En la ruta por Mali quisimos ver la formación rocosa llamada Mano de Fátima, a pocos kilómetros de la población de Hombori. Era imponente y anaranjada, en medio del paisaje del Sahel, con picos como dedos elevándose hacia el cielo. Llegamos al atardecer y montamos el campamento con las mosquiteras a los pies de la Mano de Fátima.

La Mano de Fátima, que daba nombre a la formación rocosa, era un símbolo de protección y buena suerte  en varias culturas de África del Norte y Medio Oriente. La pared de escalada tenía 625m de altura, pero nosotros solo pretendíamos caminar Al día siguiente subimos hasta la hendidura central de la montaña. Contemplamos el paisaje anaranjado del Sahel, vimos un pequeño poblado y volvimos a bajar rodeando la mano, mientras el sol nos castigaba.

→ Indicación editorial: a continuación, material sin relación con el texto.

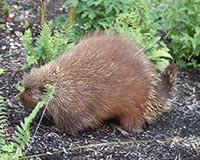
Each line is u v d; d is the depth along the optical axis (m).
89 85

En los alrededores había algunos poblados de la etnia Peul, también llamados Fulani, el pueblo nómada y pastoril más grande del mundo. También habitaban en Guinea, Camerún, Senegal, Níger, Burkina Faso, Benín, Mauritania, Sierra Leona, Togo y Chad. Las mujeres peul tenían tatuajes faciales característicos y algunas escarificaciones.





El entorno era el paisaje del Sahel, muy árido. Tenían chozas bajas y subsistían con pequeños rebaños de ovejas y cabras, y muchas carencias. Otros poblados tenían ganado vacuno, aunque no los vimos. Al llegar a uno de los poblados nos ofrecieron leche en el cuenco de una calabaza. Flotaban varias moscas en la superficie del cuenco y el anfitrión las retiró cuidadosamente con su mano. Nosotros les ofrecimos carne en lata. Fueron muy amables y generosos con nosotros, y nos dejaron entrar sus viviendas y conocer su forma de vida.


Viaje y fotos realizadas en 1991

miércoles, 23 de octubre de 1991

EL PAÍS DOGON

Desde Mopti fuimos al País Dogon. El pueblo Dogón era un grupo étnico de la región central de Mali, cerca de la ciudad de Bandiagara. Conservaban su cultura y tradiciones ancestrales. La primera sensación que tuvimos fue de irrealidad, porque eran pueblos de adobe apiñados, colgados de los acantilados, construidos sobre rocas escarpadas. Nos alojamos en el poblado de Sangha. 

La zona se llamaba la Falaise de Bandiagara, y había unos diez pueblos en la parte alta del acantilado, y unos cuarenta pueblos en la llanura. El acantilado de Bandiagara era Patrimonio de la Humanidad.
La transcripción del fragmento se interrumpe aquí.